Kicinski expects volume to remain steady at this location for now because of the low prices gas producers are getting for their product. But he intends to build three more facilities to serve gas fields in other parts of the state.

Fallout

Although Hart's and other facilities remain grandfathered for Marcellus wastewater for the time being, PADEP's request of drillers all but stopped the business.

Hart acknowledges that the Marcellus industry already was moving toward recycling its hydraulic fracturing flowback, either through simple dilution or with treatment and dilution, when the PADEP changed its tune, and that some companies already were using underground injection disposal in Ohio.

Yet, he expresses frustration.

"I have a valid permit.
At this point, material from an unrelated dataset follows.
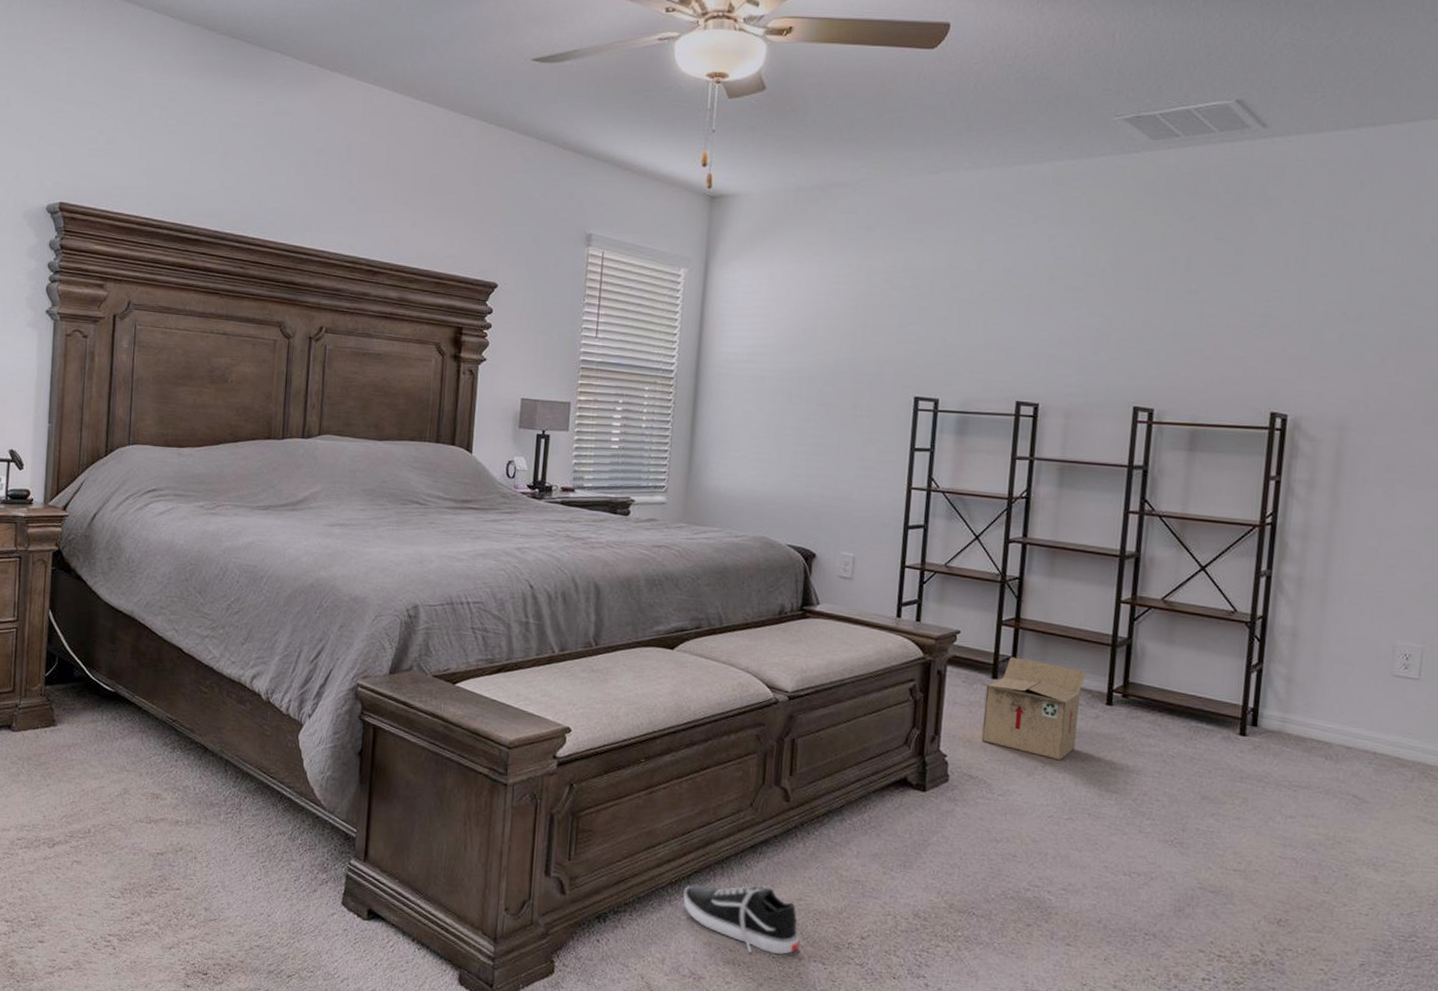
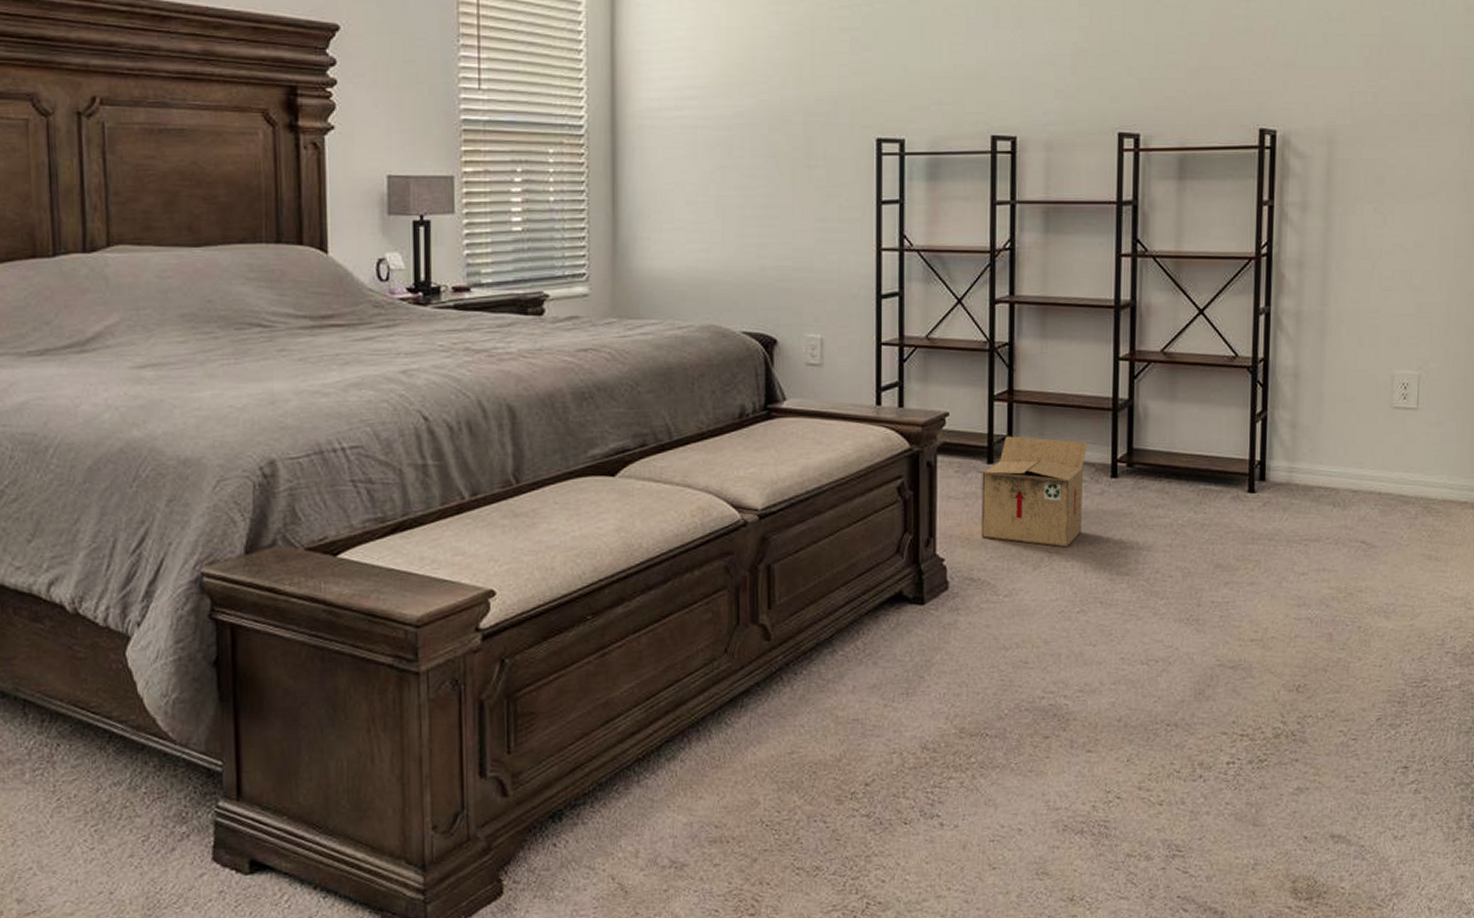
shoe: present [683,883,800,955] -> none [654,743,796,828]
I've operated my business compliantly. I'm legally allowed to take the water," he said.

"But this has been a very politically charged environment," he continued. "When Marcellus was started, most of the producers were independent. Most producers now are publicly traded. They don't want to be viewed in opposition to the state. Basically, political pressure was applied on these producers to stop bringing water to us."

Hart said he has closed his business to any Marcellus producers who might overcome that pressure while he adjusts his equipment and processes to the new regime.